La recherche de la beauté révèle « une aspiration à « autre chose », «elle enchante l’existence et peut être même, l’ouvre et la porte au-delà d’elle-même » (1) Voila, il me semble ce qu’a perçu ce fils dans la quête inlassable de son père. Une ouverture au-delà de lui-même., « une fenêtre vers l’infini ».
« L’artiste vrai est celui qui écoute…se laisse recréer par son sujet…communie assez profondément à son mystère pour percevoir la Présence invisible qui le fascine en lui …s’exprime dans l’impalpable irradiation qui fait de son œuvre la confidence silencieuse d’une éternelle rencontre ….L’élan qui emporte l’artiste nous entraîne à notre tour…nous ne sommes plus devant une œuvre, mais à l’intérieur d’une confidence mystérieuse où notre cœur se brule au contact d’une réalité infinie.
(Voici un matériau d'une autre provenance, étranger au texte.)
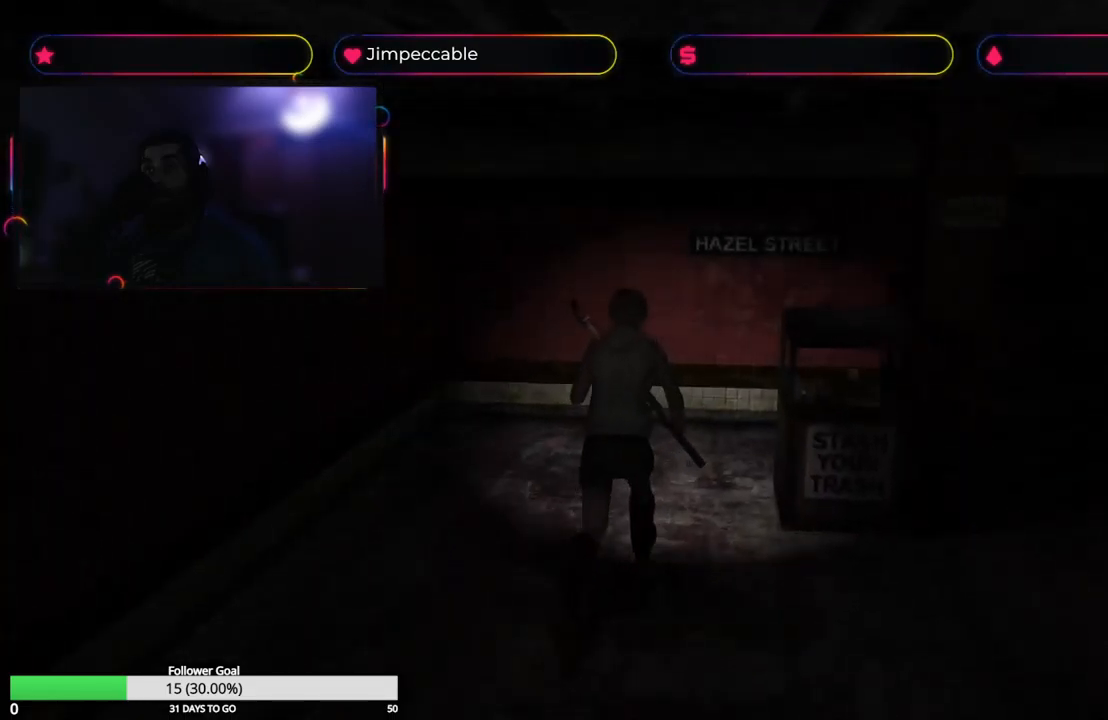
{"buttons": ["X"], "left_stick": "up-right", "right_stick": "center", "events": [[83, "left_stick", "up-right"]]}
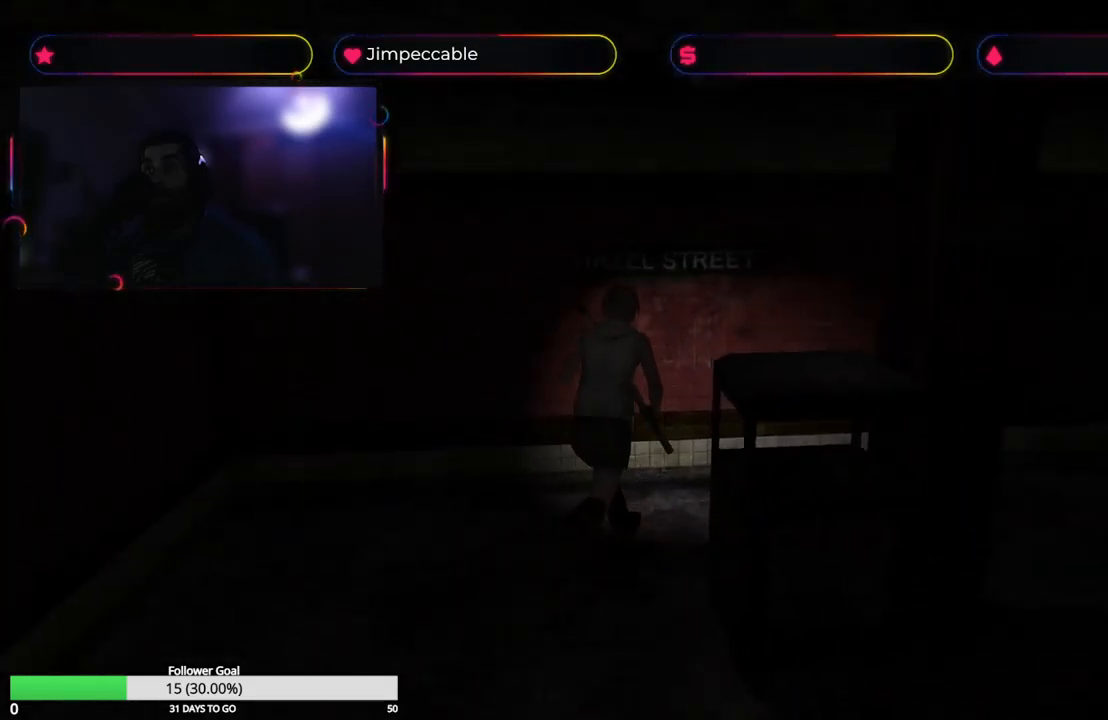
{"buttons": ["X"], "left_stick": "up", "right_stick": "center", "events": [[417, "left_stick", "up"]]}
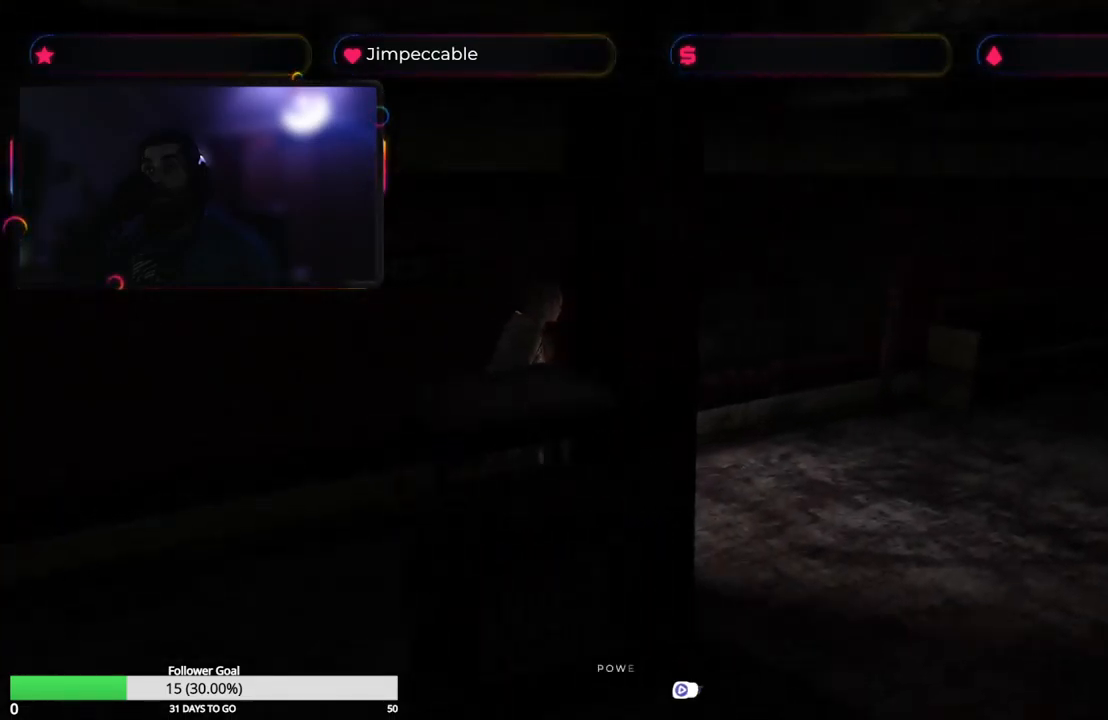
{"buttons": ["X"], "left_stick": "up", "right_stick": "center", "events": []}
Quelque chose de meilleur que nous, vit en nous. »(4)
Dans une « lettre à ses neveux »(5) tante dédette dominicaine contemplative parle longuement de la beauté. Elle évoque la beauté des femmes dans la bible : Sara femme d’Abraham et sa belle apparence, gen 12/11,la beauté de Rébecca femme d’Isaac, gén 24/16 .La belle tournure de Rachel la femme de Jacob ,gén 29/17, mais aussi les beaux yeux de David ,1 Samuel 16/12 . Elle nous invite à admirer « l’extraordinaire beauté de la nature : un coucher de soleil superbe, une belle nuit étoilée, un chêne centenaire ou un pommier en fleurs » Elle parle aussi des roses et des violettes et de leur parfum, des animaux depuis le cheval jusqu’aux abeilles. Avec le regard neuf d’une contemplative qui « grandit en enfance »,elle nous invite à accueillir cette « Beauté extraordinaire de la création, merveilleux berceau que Dieu a fait pour l’homme ….un homme qui est lui même de toute beauté car créé à l’image de Dieu. » « Dieu a créé le monde pour faire du beau à sa ressemblance Lui qui est le beau par excellence. En se posant sur les choses le regard de Dieu les rend belles .Il nous faut savoir nous aussi les regarder avec un cœur qui s’émerveille, développer en soi cet art du regard bienveillant jusqu’à transformer en beau ce qui est laid ».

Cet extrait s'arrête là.